Written by Clara Hinton   |  Oct 22, 2002
Caregivers are special people. In fact, many people refer to caregivers as “angels on earth” who make it possible to get through the most difficult periods of grief anyone will ever face.

It is necessary for those in such a position as “caregiver” to receive daily replenishment in order to stay strong and healthy emotionally, physically, mentally, and spiritually.

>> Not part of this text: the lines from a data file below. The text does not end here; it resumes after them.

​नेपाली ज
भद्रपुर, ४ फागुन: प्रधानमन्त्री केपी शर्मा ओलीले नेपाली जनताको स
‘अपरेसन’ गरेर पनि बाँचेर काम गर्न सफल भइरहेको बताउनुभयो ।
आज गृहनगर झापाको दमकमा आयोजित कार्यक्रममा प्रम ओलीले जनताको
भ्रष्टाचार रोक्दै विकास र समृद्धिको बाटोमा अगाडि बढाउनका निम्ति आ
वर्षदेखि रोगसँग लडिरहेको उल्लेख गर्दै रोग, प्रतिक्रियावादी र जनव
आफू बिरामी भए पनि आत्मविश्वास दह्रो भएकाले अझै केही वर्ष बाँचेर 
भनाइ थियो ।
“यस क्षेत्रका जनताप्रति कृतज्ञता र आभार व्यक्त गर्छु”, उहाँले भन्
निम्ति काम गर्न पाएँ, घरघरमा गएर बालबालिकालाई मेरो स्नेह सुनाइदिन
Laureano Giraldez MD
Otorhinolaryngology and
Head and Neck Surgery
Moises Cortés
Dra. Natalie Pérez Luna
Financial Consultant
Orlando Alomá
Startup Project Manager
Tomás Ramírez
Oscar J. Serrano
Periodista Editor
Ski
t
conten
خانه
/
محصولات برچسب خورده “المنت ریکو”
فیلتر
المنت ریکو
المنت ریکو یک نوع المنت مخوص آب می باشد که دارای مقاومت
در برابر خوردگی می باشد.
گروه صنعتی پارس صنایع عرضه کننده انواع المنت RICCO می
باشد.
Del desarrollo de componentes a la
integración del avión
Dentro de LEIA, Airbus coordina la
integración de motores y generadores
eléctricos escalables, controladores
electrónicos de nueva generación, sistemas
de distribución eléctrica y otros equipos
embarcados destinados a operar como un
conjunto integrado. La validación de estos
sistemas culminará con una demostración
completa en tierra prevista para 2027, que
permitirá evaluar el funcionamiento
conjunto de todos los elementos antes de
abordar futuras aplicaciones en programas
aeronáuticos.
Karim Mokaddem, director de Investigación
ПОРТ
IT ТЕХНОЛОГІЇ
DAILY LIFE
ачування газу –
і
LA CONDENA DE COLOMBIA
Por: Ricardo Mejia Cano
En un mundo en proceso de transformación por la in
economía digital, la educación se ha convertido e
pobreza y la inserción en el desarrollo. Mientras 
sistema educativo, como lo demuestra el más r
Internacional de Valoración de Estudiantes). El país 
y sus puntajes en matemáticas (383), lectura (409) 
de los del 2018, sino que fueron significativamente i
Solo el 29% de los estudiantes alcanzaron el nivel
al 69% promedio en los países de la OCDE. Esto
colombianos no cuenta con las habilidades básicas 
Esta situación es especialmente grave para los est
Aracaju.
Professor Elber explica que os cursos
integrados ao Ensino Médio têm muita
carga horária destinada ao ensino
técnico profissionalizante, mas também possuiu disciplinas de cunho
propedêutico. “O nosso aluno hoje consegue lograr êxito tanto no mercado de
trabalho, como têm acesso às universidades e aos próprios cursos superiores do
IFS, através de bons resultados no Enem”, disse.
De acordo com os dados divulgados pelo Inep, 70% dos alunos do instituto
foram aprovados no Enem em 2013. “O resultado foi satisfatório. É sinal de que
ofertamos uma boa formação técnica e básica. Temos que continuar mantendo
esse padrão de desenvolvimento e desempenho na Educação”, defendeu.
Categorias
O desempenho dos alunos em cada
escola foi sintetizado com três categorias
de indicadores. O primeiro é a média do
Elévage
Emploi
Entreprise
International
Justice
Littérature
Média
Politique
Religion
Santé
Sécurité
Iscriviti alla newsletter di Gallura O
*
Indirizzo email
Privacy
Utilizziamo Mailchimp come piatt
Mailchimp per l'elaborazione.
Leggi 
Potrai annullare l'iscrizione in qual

By following the suggestions below, a caregiver can be replenished and can avoid facing “caregiver burnout.”

For the caregiver:

  • Take mini grief breaks – allot a specific time every day to get away from it all
  • Allow yourself time to feel the normal flow of living. Dealing with the ill—physical or mental illness—can be extremely draining. You, the caregiver, need some time each day to simply feel “normal”.
  • Give yourself permission to laugh. Laughter releases the natural chemicals known as endorphins—a pain reliever/mood elevator equivalent to antidepressants/pain medication. A good laugh every day is necessary for your physical and mental well-being.
  • Rest. Working around the clock will deplete you physically and emotionally. It is necessary for you to get enough rest every day.
  • Walk. The best overall exercise is still something basic to us all—walking. A brisk 30-minute walk three times a day will work wonders for you.
  • Don’t be afraid to ask for help! Sometimes we feel driven by guilt or a desire to be the sole caregiver. You will wear yourself down and out if you attempt to do it all alone.
  • Use prayer. There is a healing peace found in prayer. Doctors are conducting studies around the world, and are concluding that prayer helps a person to heal quicker, and gives peace to a worried mind.
  • Keep yourself looking neat and clean. It is very easy for the caregiver to want to help too much, to the point of not taking care of personal needs. It is not selfish to get a new dress, a new tie, or to have your hair styled!
  • Be a good listener, but learn how to know when to stop. Do not become so involved that you focus all of your attention on the patient, and forget that others enjoy being with you, too.
  • Know the symptoms of depression, and seek help if you feel you are slipping into depression. There is help available, and there is no need for you to suffer feeling hopeless or alone.